The White House issued a bill of particulars today designed to show that Governor Thomas E. Dewey, Republican presidential candidate, has played fast and loose with the facts in quoting administration spokesmen to their own disadvantage.
Replies to Dewey
At the same time, Assistant Secretary of State Adolf A. Berle Jr., whom Dewey quoted a week ago tonight in charging the administration with Communist intentions, asserted in a letter to President Roosevelt that the Republican candidate had been “surprisingly dishonest.”
For his part, Mr. Dewey scheduled a broadcast from St.

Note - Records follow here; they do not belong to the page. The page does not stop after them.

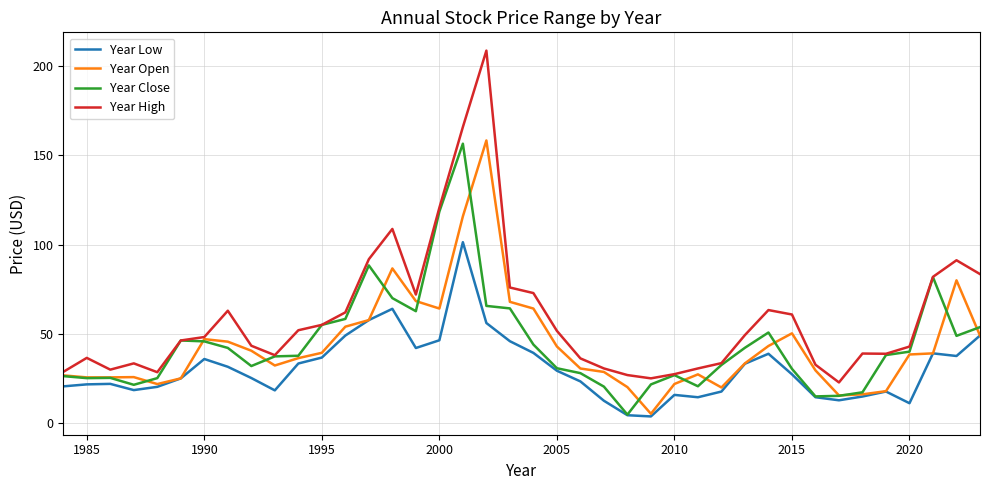

Which series has the largest total across all categories?

Year High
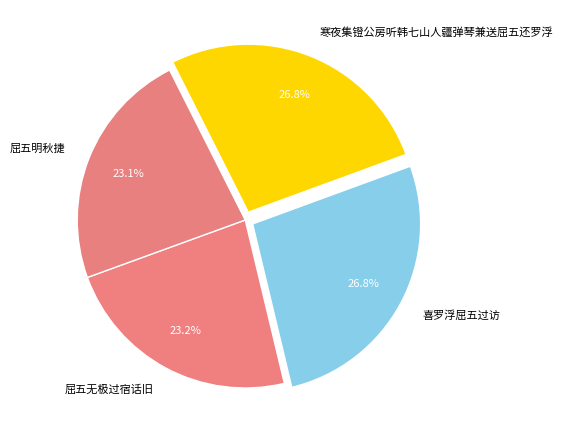

What portion of the pie excludes 寒夜集镫公房听韩七山人疆弹琴兼送屈五还罗浮?

73.2%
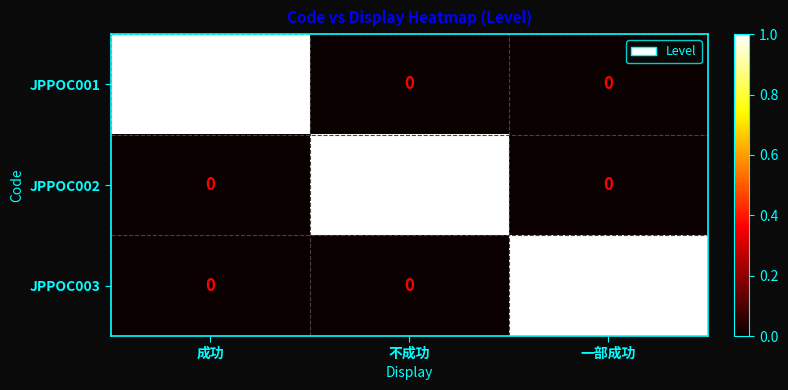

How many JPPOC002 values are between 0 and 1?

3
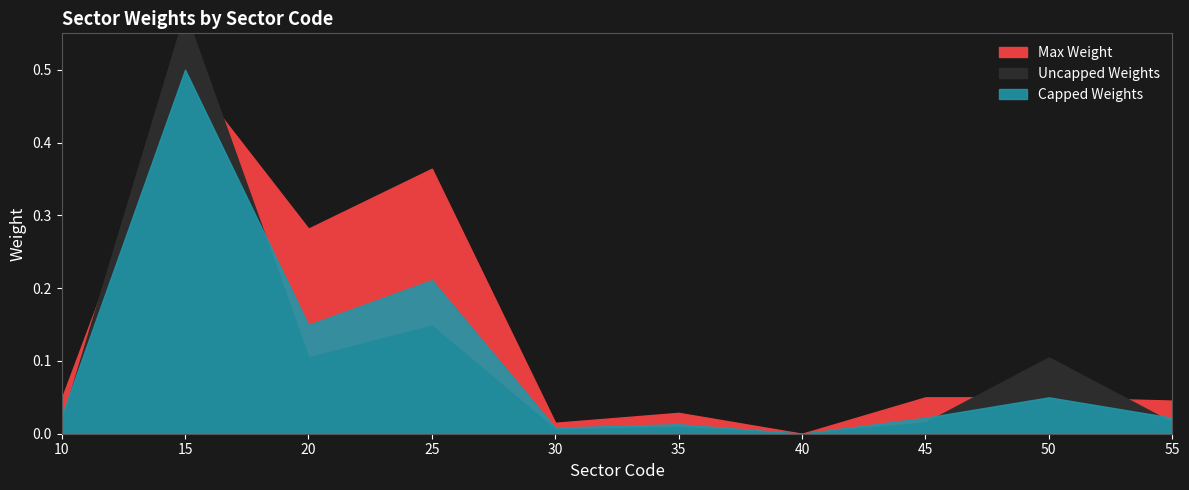

Which series has the widest spread of values?

Uncapped Weights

Louis Monday night on the subject of “The Urgent Need for Honesty and Competence in Our National Government.”
The White House bill of particulars, which it called a list of “facts,” inferentially accused Mr. Dewey of quoting administration officials out of context to support charges voiced in his campaign speeches.
Others quoted
Mr. Dewey had quoted Gen. George C. Marshall, Army Chief of Staff; Gen. H. H. Arnold, chief of the Army Air Forces; Senator Harry S. Truman (D-MO), the Democratic nominee for Vice President; Senator Alben W. Barkley (D-KY) and Mr. Roosevelt himself to back up charges that war caught this country unprepared and that the administration was to blame.
The White House list introduced additional “quotes” from the same sources and occasions, presumably to show that Mr. Dewey had misinterpreted or misemphasized out-of-context statements to make them appear to support his contentions.
The White House statement was presented without comment, but it served to indicate the increasing bitterness being engendered in this campaign, as did another of today’s developments – a refusal by Mr. Roosevelt to share a speaking platform with Mr. Dewey.
Dewey to speak
White House Press Secretary Stephen T. Early disclosed the President had rejected an invitation from Mrs. Ogden Reid, vice president of The New York Tribune, Inc., to speak at the Herald-Tribune Forum next Wednesday. Mr. Dewey will make a major foreign policy address at the final forum session.
Meanwhile, Democratic National Chairman Robert E. Hannegan and Republican National Chairman Herbert Brownell Jr. were casting mild aspersions on each other’s honor. Mr. Hannegan said the opposition was starting a whispering campaign about the President’s health. Mr. Brownell said there was no truth in the charge.